- _Задание_: Напишите продолжение текста о суфиях, начиная сразу после его последней строки.

- _Текст для чтения_:
..........

К тому времени улемы уже решительно отличали ислам от остальных религий и видели в нем единственную истинную веру, но большинство суфиев хранили верность кораническому представлению о единстве всех пророческих религий. В частности, многие суфии поклонялись Иисусу как пророку духовной жизни, а кое-кто даже вносил самовольную правку в шабада, исповедание веры, и говорил: «Нет иного бога, кроме Аллаха, а Иисус — Пророк Его» (формально это было совершенно точно, но звучало, как и задумывалось, провокационно). Коран повествовал о Боге справедливом, внушающем страх и благоговение; тем временем одна из первых женщин-аскетов по имени Рабиа (ум. в 801г.) говорила о любви, причем слова ее показались бы очень знакомыми христианам:
Люблю Тебя я двойственной любовью: и корыстно,
И так, как должно нам Тебя любить.
Корыстно — это так любить Тебя,
Чтоб думать о Тебе лишь каждый миг!
А чистая любовь — когда приподымаешь
Перед моим влюбленным взором Свой покров.
И уж не я тогда хвалю Тебя за всё —
Твои это хвалы, я это знаю.[372]
Эти стихи очень близки к знаменитой молитве, которую произнесла та же Рабиа: «Господи! Если я служу Тебе из страха адских мук, то спали меня в аду! Если я служу Тебе в надежде на рай, то изгони меня из рая! Но если я служу Тебе ради Тебя Самого, то не скрой от меня Своей вечной красы!»[373] Такая любовь к Богу стала «визитной карточкой» суфизма. Вполне возможно, что большое влияние на суфиев оказали ближневосточные аскеты-христиане, и все же главным источником вдохновения оставался пророк Мухаммад. Суфии стремились сблизиться с Богом так же тесно, как соприкасался с Ним Пророк, когда получал откровения свыше. Естественно, суфиев манило и мистическое путешествие Мухаммада на Небеса — эта легенда вообще легла в основу их специфического восприятия Бога.
Кроме того, суфии выработали систему упражнений, благодаря которой многие мистики во всем мире научились входить в измененные состояния сознания. К основным требованиям исламского закона суфии добавили пост, ночные бдения и повторение Прекрасных Имен Бога (подобно мантрам). Эти практики нередко приводили к столь странным и необузданным поступкам, что таких суфиев стали называть «опьяненными». Первым из этих мистиков стал Абу Йазид ал-Бистами (ум. в 874г.). Как и Рабиа, он видел в Боге Возлюбленного. Ал-Бистами верил, что обязан радовать Аллаха, как ублажают женщину при ухаживании, то есть приносить в жертву собственные желания и потребности и стремиться к полному единению с Возлюбленным. Однако освоенные мистиком приемы самопостижения вскоре подняли его выше этих персонифицированных представлений. Погрузившись в самую сердцевину своей души, ал-Бистами ощутил, что между ним и Богом нет никаких преград — всё, что прежде воспринималось как «я», полностью исчезло:
Взирал я на Аллаха оком истины и молвил Ему: «Кто Ты?»

..........

- _Исходные записи_:
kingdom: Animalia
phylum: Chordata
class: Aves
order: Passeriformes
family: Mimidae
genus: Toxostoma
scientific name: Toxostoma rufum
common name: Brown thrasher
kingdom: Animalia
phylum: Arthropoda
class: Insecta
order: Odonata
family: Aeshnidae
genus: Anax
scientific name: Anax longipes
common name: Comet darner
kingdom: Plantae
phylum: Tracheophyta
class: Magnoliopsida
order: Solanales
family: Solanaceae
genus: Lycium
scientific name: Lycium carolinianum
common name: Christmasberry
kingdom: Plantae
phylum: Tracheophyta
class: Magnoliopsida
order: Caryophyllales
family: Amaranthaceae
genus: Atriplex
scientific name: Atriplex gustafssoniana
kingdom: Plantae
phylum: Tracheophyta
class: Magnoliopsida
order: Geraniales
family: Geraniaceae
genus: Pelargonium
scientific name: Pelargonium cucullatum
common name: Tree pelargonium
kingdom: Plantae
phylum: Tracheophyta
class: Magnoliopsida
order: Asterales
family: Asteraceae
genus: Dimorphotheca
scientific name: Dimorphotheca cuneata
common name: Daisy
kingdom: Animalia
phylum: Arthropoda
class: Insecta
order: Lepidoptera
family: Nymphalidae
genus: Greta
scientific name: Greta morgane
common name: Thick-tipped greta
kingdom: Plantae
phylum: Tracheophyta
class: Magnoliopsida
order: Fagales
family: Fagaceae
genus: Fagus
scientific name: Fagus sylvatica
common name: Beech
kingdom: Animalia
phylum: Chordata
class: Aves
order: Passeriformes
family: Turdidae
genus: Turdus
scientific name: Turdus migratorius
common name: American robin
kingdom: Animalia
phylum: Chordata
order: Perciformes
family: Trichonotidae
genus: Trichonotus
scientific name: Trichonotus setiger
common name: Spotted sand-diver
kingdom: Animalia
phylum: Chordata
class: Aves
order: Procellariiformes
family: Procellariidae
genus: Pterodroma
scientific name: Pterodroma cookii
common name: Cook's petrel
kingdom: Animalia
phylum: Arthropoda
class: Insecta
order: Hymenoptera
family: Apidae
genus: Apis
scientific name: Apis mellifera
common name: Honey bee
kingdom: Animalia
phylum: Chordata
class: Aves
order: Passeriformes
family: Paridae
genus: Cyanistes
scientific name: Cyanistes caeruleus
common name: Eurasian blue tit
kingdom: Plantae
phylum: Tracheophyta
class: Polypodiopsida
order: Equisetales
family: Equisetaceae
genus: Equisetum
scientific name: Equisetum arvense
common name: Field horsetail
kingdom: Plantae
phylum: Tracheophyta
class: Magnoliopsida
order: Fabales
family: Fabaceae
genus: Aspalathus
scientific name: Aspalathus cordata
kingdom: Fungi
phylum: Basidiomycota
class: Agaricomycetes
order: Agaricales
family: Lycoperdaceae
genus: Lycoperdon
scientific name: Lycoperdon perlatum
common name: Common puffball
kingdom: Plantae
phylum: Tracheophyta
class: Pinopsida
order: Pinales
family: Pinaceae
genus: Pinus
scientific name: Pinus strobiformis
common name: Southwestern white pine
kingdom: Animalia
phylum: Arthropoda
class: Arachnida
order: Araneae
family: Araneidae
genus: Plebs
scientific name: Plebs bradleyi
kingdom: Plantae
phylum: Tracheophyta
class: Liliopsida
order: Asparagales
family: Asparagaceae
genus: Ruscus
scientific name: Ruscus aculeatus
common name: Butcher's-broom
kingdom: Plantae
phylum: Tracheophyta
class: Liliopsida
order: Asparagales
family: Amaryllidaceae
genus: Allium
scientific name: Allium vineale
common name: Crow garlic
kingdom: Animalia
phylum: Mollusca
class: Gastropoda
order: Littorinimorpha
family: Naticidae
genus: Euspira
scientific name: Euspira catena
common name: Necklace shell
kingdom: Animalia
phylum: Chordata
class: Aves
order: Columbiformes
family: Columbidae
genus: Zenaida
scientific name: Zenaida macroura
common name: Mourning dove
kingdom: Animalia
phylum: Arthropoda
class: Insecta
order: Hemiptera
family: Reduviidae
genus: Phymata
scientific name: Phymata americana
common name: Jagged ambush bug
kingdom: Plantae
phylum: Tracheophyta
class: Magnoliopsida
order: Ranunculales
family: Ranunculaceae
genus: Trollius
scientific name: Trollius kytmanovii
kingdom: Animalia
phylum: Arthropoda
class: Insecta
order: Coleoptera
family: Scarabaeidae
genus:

..........

- _Результат упражнения_:
И ответил Он: «Не Я и не кто иной, как Я. Нет бога, кроме Меня».
И тогда Он словно подменил меня Самим Собой. […]
И я обратился к Нему Его собственным языком, от Его Лица, говоря: «Как сталось, что я стал Тобой?»
И Он ответил: «Я насквозь в Тебе; нет иного Бога, кроме Тебя».[374]
Это не было какое-то «потустороннее» и чуждое человеку божество; Бог, которого нашел ал-Бистами, пребывал в таинственном тождестве с сокровенным «Я». Методичное уничтожение эго вело к чувству растворения в необъятной и неизъяснимой реальности. Это состояние уничтоженности (фана) стало главным в системе идеалов суфизма. Ал-Бистами предложил совершенно новое толкование шабады, которое вполне могли счесть богохульством, если бы оно не было воспринято многими мусульманами как подлинное ощущение той покорности (ислам), какую предписывал Коран.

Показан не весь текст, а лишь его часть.